In Washington, meanwhile, Secretary of State Warren Christopher met Wednesday with Farouk Kaddoumi, a member of the PLO executive committee.

Kaddoumi, a top political adviser to Arafat who at one point had opposed the Israeli-PLO accord, expressed support for it during Wednesday’s meeting the State Department said.

Department spokesman Mike McCurry said Christopher “found encouraging Mr. Kaddoumi’s reaffirmation of the importance of implementing the declaration and Mr. Kaddoumi’s support for the declaration itself.”

It was believed to be the first meeting between U.S. officials and the PLO since Christopher met last month with Arafat following the Sept. 13 signing ceremony on the White House lawn.


Wednesday’s meeting in Cairo was initiated by Rabin, as sources at PLO headquarters in Tunis had maintained earlier this week.

The Israeli prime minister is no fan of Arafat’s. That was evident by the uneasy expression on Rabin’s face as he sat on a couch at the Ittihadiya Castle in Cairo, with Egyptian President Hosni Mubarak seated between him and the PLO leader.

But despite this personal distaste for a man whose very name was long synonymous with terrorism, Rabin knew all too well that there was no choice but to talk directly to Arafat.

Rabin later described the meeting as a positive one that had begun the process of implementing the self-rule accord. He spoke at one news conference while Arafat held a separate meeting with reporters.

“We are committed to whatever we sign,” said Rabin. “But it’s not enough to sign — you have to translate it through negotiations into reality.”

Rabin said he had indicated to Arafat that everything could be negotiated, as long as it remained within the framework of the self-rule accord.

The most important outcome of the meeting was the decision to begin negotiations to implement the accord next Wednesday.

A special liaison committee will meet in Cairo, while a committee discussing the implementation of the transfer of power in the Gaza Strip and West Bank town of Jericho will meet in the Sinai border town of Taba.

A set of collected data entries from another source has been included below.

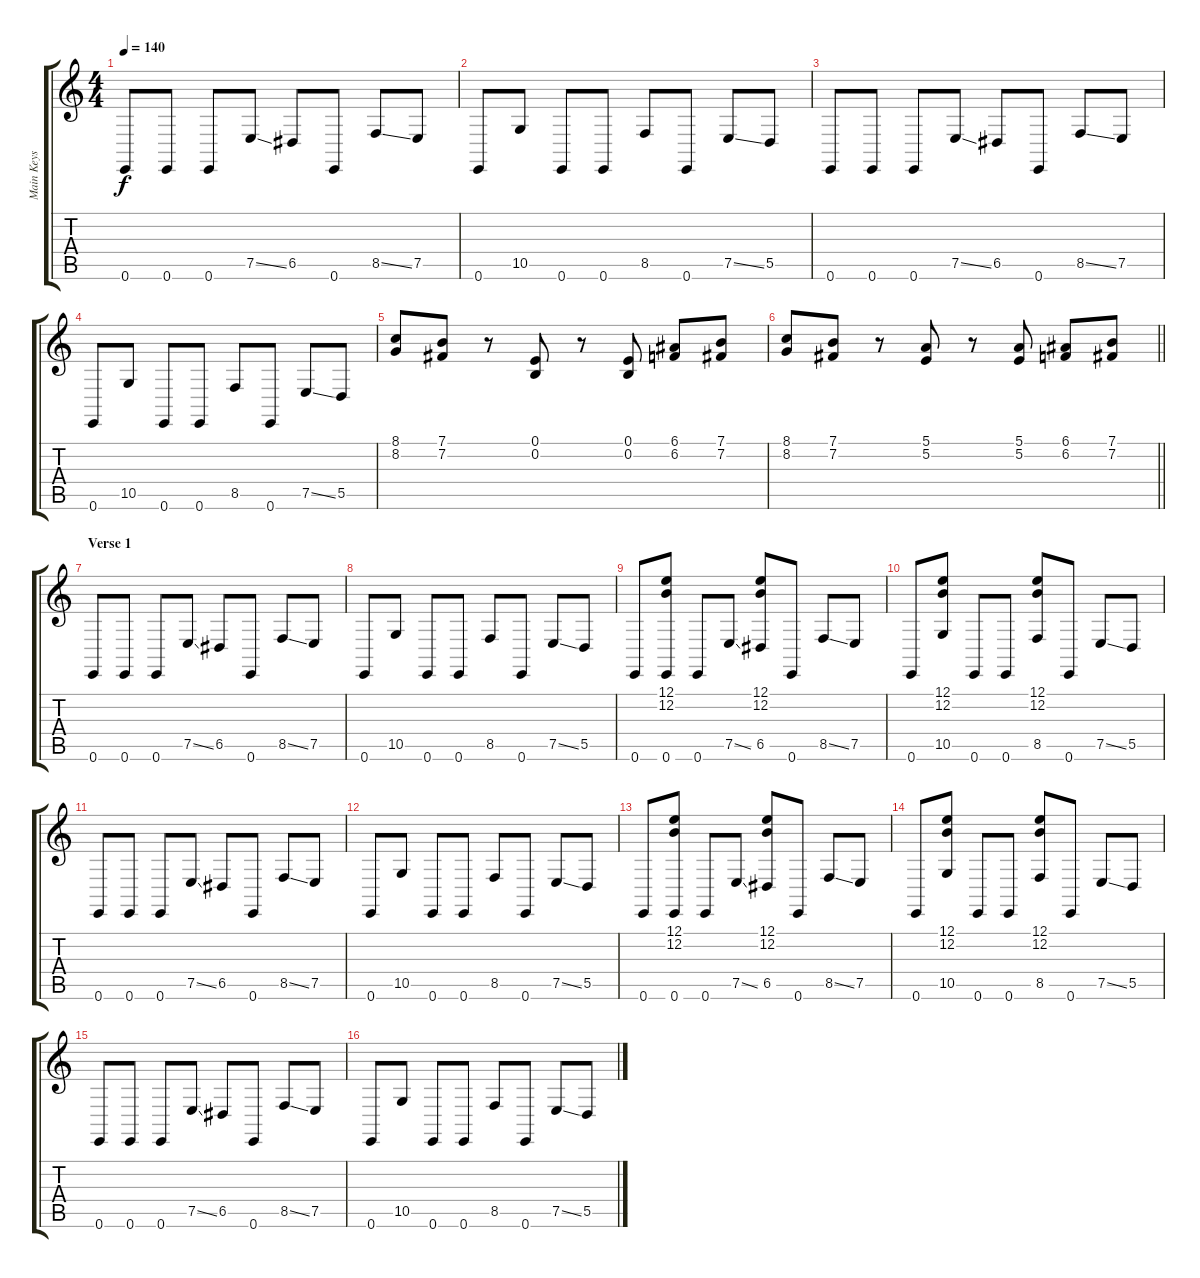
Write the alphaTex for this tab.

\track ("Main Keys" "Main Keys") {instrument lead1square}
\staff {score tabs}
\tuning (E4 B3 G3 D3 A2 E2) {hide}
\ts (4 4)
\tempo 140
\clef g2
\ks c
0.6.8{dy f} 0.6.8 0.6.8 7.5{ss}.8 6.5.8 0.6.8 8.5{ss}.8 7.5.8 |
0.6.8 10.5.8 0.6.8 0.6.8 8.5.8 0.6.8 7.5{ss}.8 5.5.8 |
0.6.8 0.6.8 0.6.8 7.5{ss}.8 6.5.8 0.6.8 8.5{ss}.8 7.5.8 |
0.6.8 10.5.8 0.6.8 0.6.8 8.5.8 0.6.8 7.5{ss}.8 5.5.8 |
(8.1 8.2).8 (7.1 7.2).8 r.8 (0.1 0.2).8 r.8 (0.1 0.2).8 (6.1 6.2).8 (7.1 7.2).8 |
\barLineRight lightlight
(8.1 8.2).8 (7.1 7.2).8 r.8 (5.1 5.2).8 r.8 (5.1 5.2).8 (6.1 6.2).8 (7.1 7.2).8 |
\section ("" "Verse 1")
0.6.8 0.6.8 0.6.8 7.5{ss}.8 6.5.8 0.6.8 8.5{ss}.8 7.5.8 |
0.6.8 10.5.8 0.6.8 0.6.8 8.5.8 0.6.8 7.5{ss}.8 5.5.8 |
0.6.8 (12.1 12.2 0.6).8 0.6.8 7.5{ss}.8 (12.1 12.2 6.5).8 0.6.8 8.5{ss}.8 7.5.8 |
0.6.8 (12.1 12.2 10.5).8 0.6.8 0.6.8 (12.1 12.2 8.5).8 0.6.8 7.5{ss}.8 5.5.8 |
0.6.8 0.6.8 0.6.8 7.5{ss}.8 6.5.8 0.6.8 8.5{ss}.8 7.5.8 |
0.6.8 10.5.8 0.6.8 0.6.8 8.5.8 0.6.8 7.5{ss}.8 5.5.8 |
0.6.8 (12.1 12.2 0.6).8 0.6.8 7.5{ss}.8 (12.1 12.2 6.5).8 0.6.8 8.5{ss}.8 7.5.8 |
0.6.8 (12.1 12.2 10.5).8 0.6.8 0.6.8 (12.1 12.2 8.5).8 0.6.8 7.5{ss}.8 5.5.8 |
0.6.8 0.6.8 0.6.8 7.5{ss}.8 6.5.8 0.6.8 8.5{ss}.8 7.5.8 |
0.6.8 10.5.8 0.6.8 0.6.8 8.5.8 0.6.8 7.5{ss}.8 5.5.8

After delays by the PLO in appointing those who would negotiate at the implementation talks, some names have finally been put forward.


The PLO’s delegate to the liaison committee was expected to be Mahmoud Abbas, better known as Abu Mazen, the man who played a key behind-the-scenes role in the secret negotiations held earlier this year in Norway that led to the self-rule agreement.

Abu Alaa, the head of the PLO’s economic department, who actually conducted the secret negotiations, was slated to head a committee dealing with economic issues.

A committee dealing with military issues will be headed by Lt. Nasser Yussuf, a senior officer of Arafat’s Al Fatah wing of the PLO.

Foreign Minister Shimon Peres is likely to head the Israeli delegation to the liaison body.

During the Cairo meeting, Rabin and Arafat also discussed security issues, including Israel’s continued policy of hunting wanted terrorists in the administered territories.

At his own news conference, Arafat described the meeting as having taken place in a positive atmosphere.

He announced that he would be going to Gaza and Jericho at the beginning of the year.

Both Rabin and Arafat stressed their determination to maintain the momentum of the peace process.

Arafat, for example, avoided any reference to the Israeli policy of pursuing wanted terrorists — the subject of two letters of protest he dispatched to the Israeli government over the past week.

But the PLO leader did touch on one controversial issue when he said he had named Faisal Husseini, the senior Palestinian negotiator in the talks with Israel in Washington, as chairman of a committee that would deal with Jerusalem.

In reaction, Health Minister Haim Ramon of the Labor Party reiterated Wednesday that Jerusalem is not on the agenda of the current discussions.

(Contributing to this report was JTA correspondent Deborah Kalb in Washington.)